What's more significant about the solo pieces on Palm's From Silence to Music is that apart from the significantly titled "From Deep Within," they are all still standard repertory songs--"Deep Purple," "Prelude to a Kiss" and Jimmy Van Heusen's "It Could Happen to You"--a clear sign that even before his major stylistic overhaul Ware was thinking in terms of conventional structures, however unconventionally played.

Living in the world is not always easy, and the period from 1978-88 were lean years for Ware. Though he practiced continually and clocked up important credits with Cyrille and a range of European improvisers, he was forced to earn his living as a messenger, delivery man and taxi driver. In 1988 Ware struck out anew, releasing his own Passage to Music on Silkheart, the first in a series of markedly personal albums. The quartet on Live in the World is essentially the group he has worked with since his Silkheart debut. It was a trio before the pianist Matthew Shipp came on board to record Great Bliss: Volume 1 & 2 in 1990. The band's anchor is William Parker, arguably the most influential bassist in free jazz today, and perhaps the most prolific. Like Ware, he has explored freedom and structure in equal measure, and has performed both as a soloist and as a leader of his own groups, notably the Little Huey Creative Music Orchestra, an enormous ensemble of improvisers. Parker's sonorous articulation is in a direct line from classic bassists like Jimmy Blanton, keystone of the greatest Duke Ellington band; Wilbur Ware, who worked with Thelonious Monk and Sonny Rollins; and Paul Chambers, one of the stars of Miles Davis's Kind of Blue quintet. A stalwart from the Apogee days, Marc Edwards was the first drummer, replaced in turn by Whit Dickey, Susie Ibarra, Hamid Drake and Guillermo E. Brown, the latter three of whom appear on Live in the World.

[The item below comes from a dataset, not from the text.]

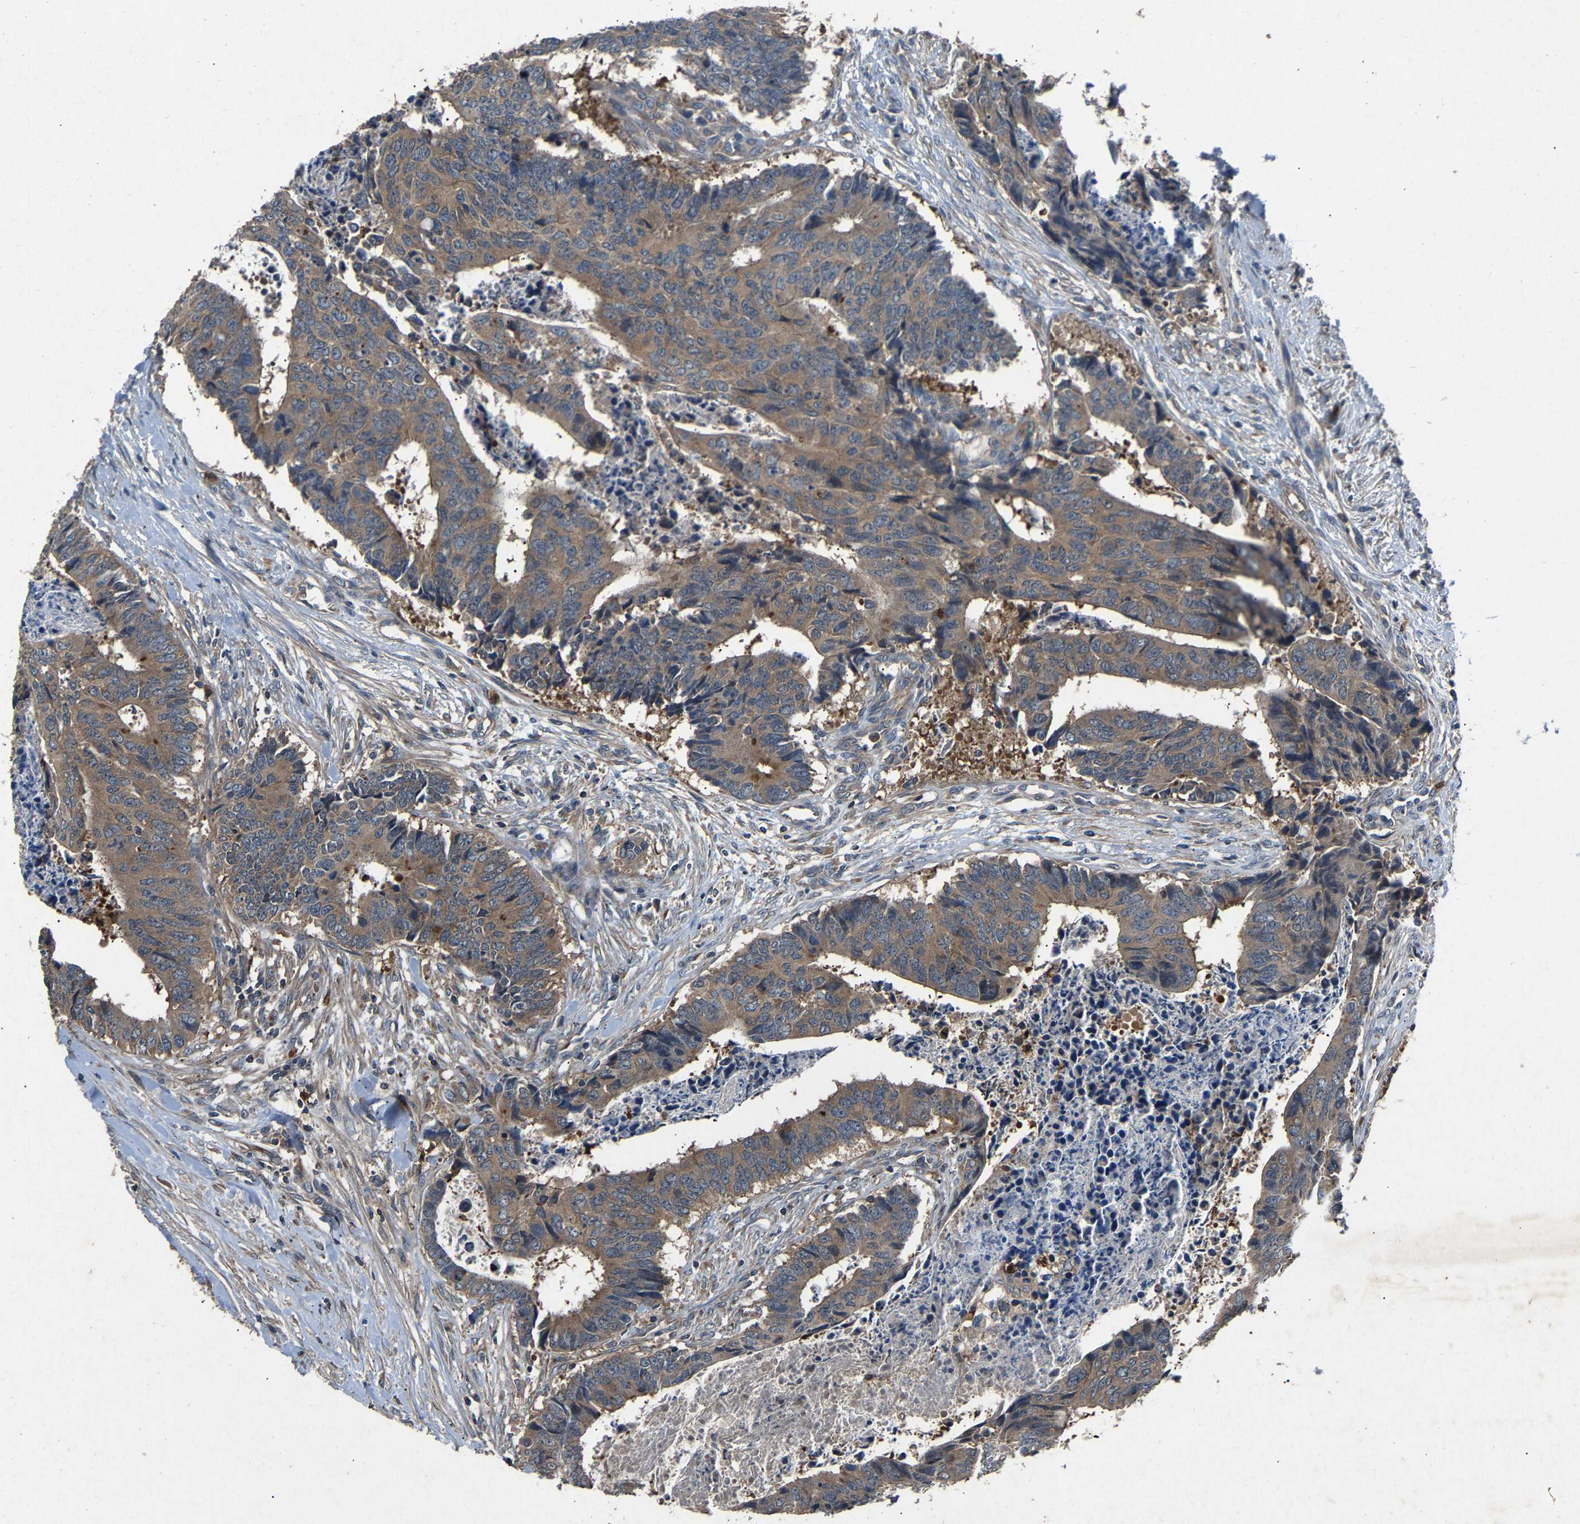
{"staining": {"intensity": "weak", "quantity": ">75%", "location": "cytoplasmic/membranous"}, "tissue": "colorectal cancer", "cell_type": "Tumor cells", "image_type": "cancer", "snomed": [{"axis": "morphology", "description": "Adenocarcinoma, NOS"}, {"axis": "topography", "description": "Rectum"}], "caption": "Adenocarcinoma (colorectal) was stained to show a protein in brown. There is low levels of weak cytoplasmic/membranous staining in about >75% of tumor cells. (DAB (3,3'-diaminobenzidine) = brown stain, brightfield microscopy at high magnification).", "gene": "PPID", "patient": {"sex": "male", "age": 84}}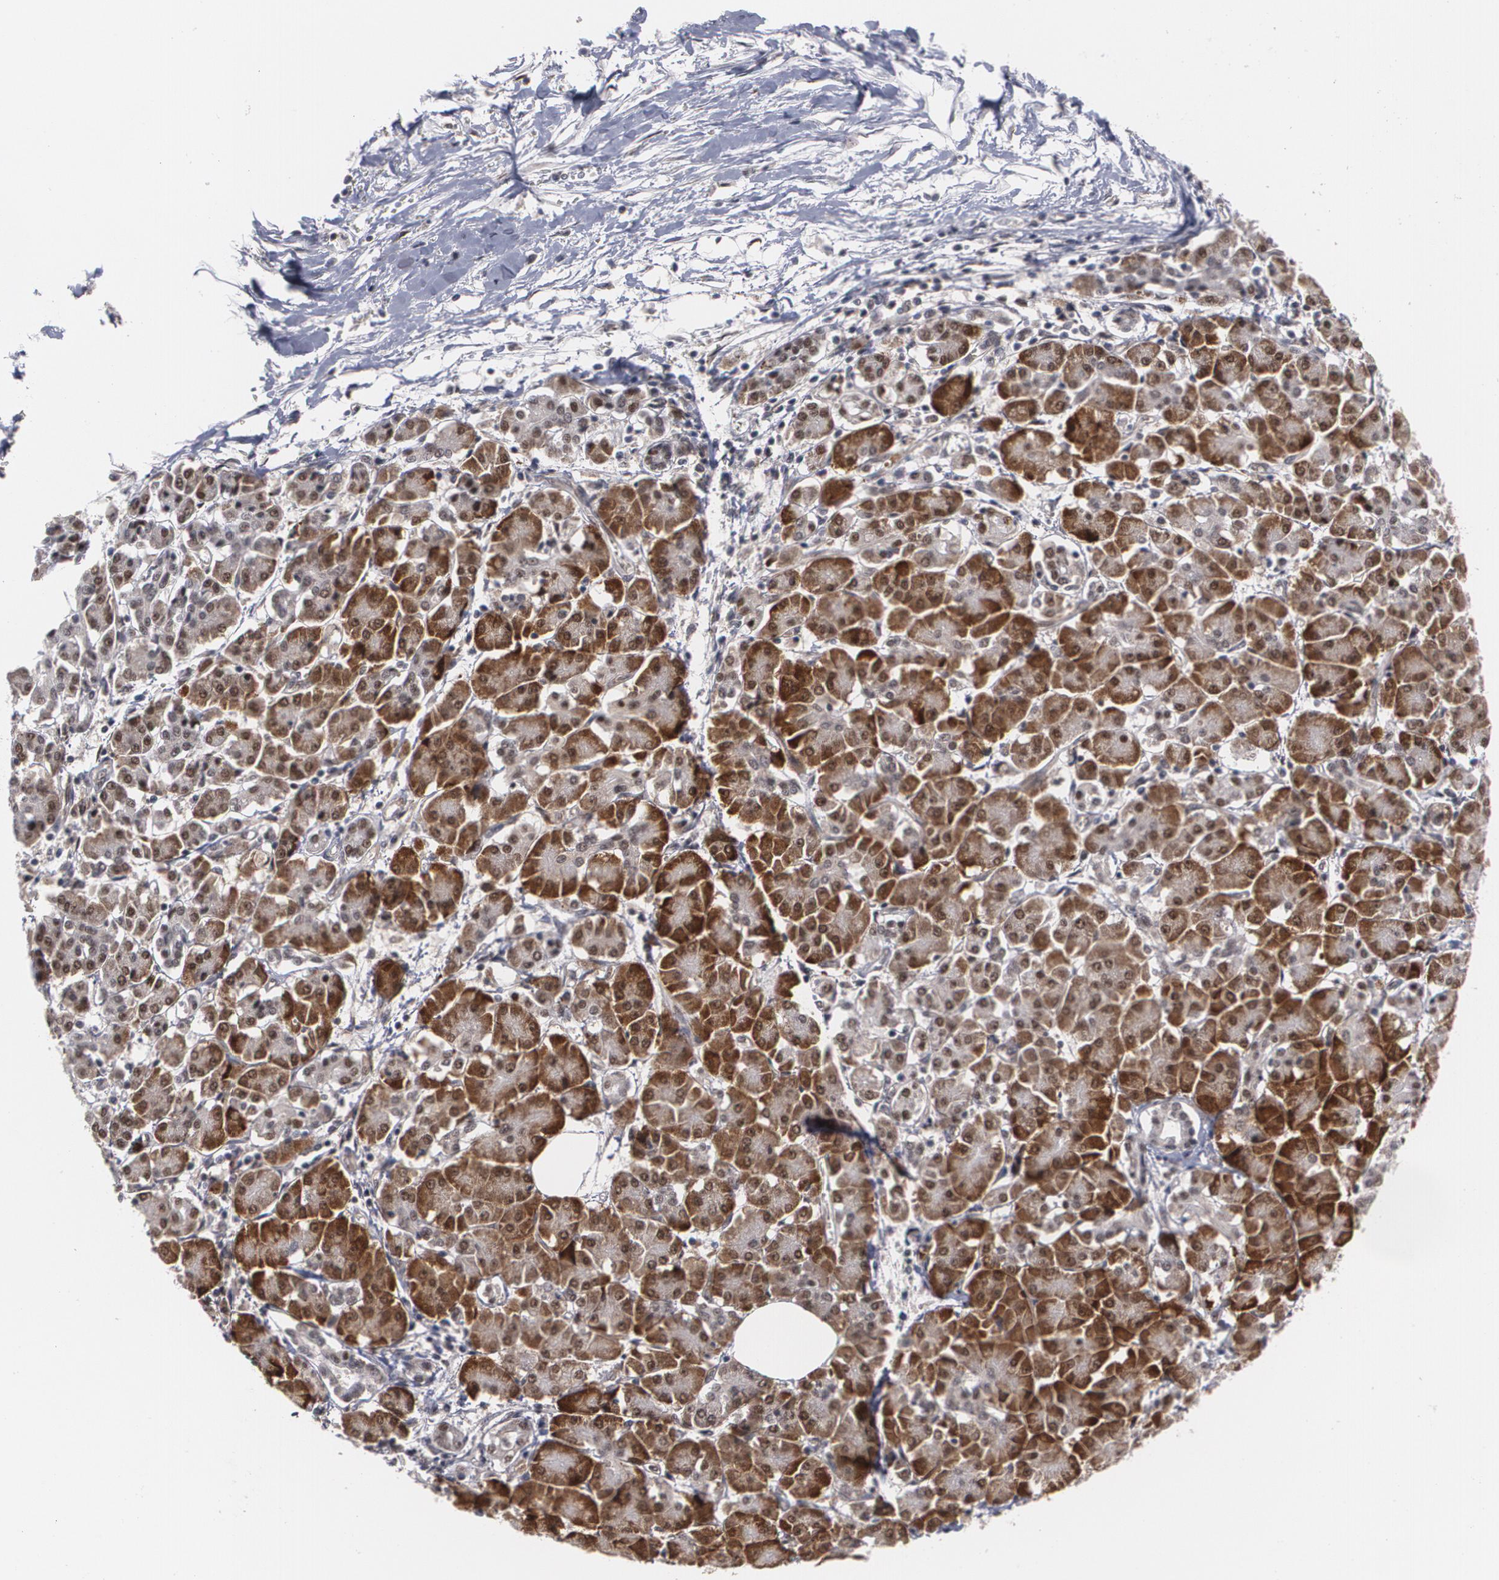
{"staining": {"intensity": "moderate", "quantity": ">75%", "location": "nuclear"}, "tissue": "pancreatic cancer", "cell_type": "Tumor cells", "image_type": "cancer", "snomed": [{"axis": "morphology", "description": "Adenocarcinoma, NOS"}, {"axis": "topography", "description": "Pancreas"}], "caption": "This micrograph shows immunohistochemistry staining of pancreatic adenocarcinoma, with medium moderate nuclear positivity in approximately >75% of tumor cells.", "gene": "INTS6", "patient": {"sex": "female", "age": 57}}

Each of these fine percussionists brings a different sensibility to the Ware quartet, from florid (Ibarra), to fiery (Drake), to deliberately understated (Brown). Yet all of them are keenly attuned in their individual ways to Ware's peculiar demands. The role of the percussionist in Ware's groups is not so much to propel Ware's playing as to surround it with rhythmic energy--to draw an analogy with the Coltrane bands of the mid-1960s, it's more like Rashied Ali's role than Elvin Jones's. Instead of playing one meter against another--the essence of Jones's polyrhythmic approach--they seem to play several simultaneously and in such a way as to give the music a rich, complex pulse that is virtually impossible to count off in the conventional way. All three perform superbly and idiomatically.